▶ Data shown
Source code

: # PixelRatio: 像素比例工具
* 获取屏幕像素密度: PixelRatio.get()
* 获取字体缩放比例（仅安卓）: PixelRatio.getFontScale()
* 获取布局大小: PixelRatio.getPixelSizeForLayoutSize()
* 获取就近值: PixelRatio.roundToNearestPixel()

▶ The task
Rewrite each row above with "PixelRatio" switched to "ScreenRatio" everywhere it occurs, leaving everything else unchanged.

▶ Task result
Source code

: # ScreenRatio: 像素比例工具
* 获取屏幕像素密度: ScreenRatio.get()
* 获取字体缩放比例（仅安卓）: ScreenRatio.getFontScale()
* 获取布局大小: ScreenRatio.getPixelSizeForLayoutSize()
* 获取就近值: ScreenRatio.roundToNearestPixel()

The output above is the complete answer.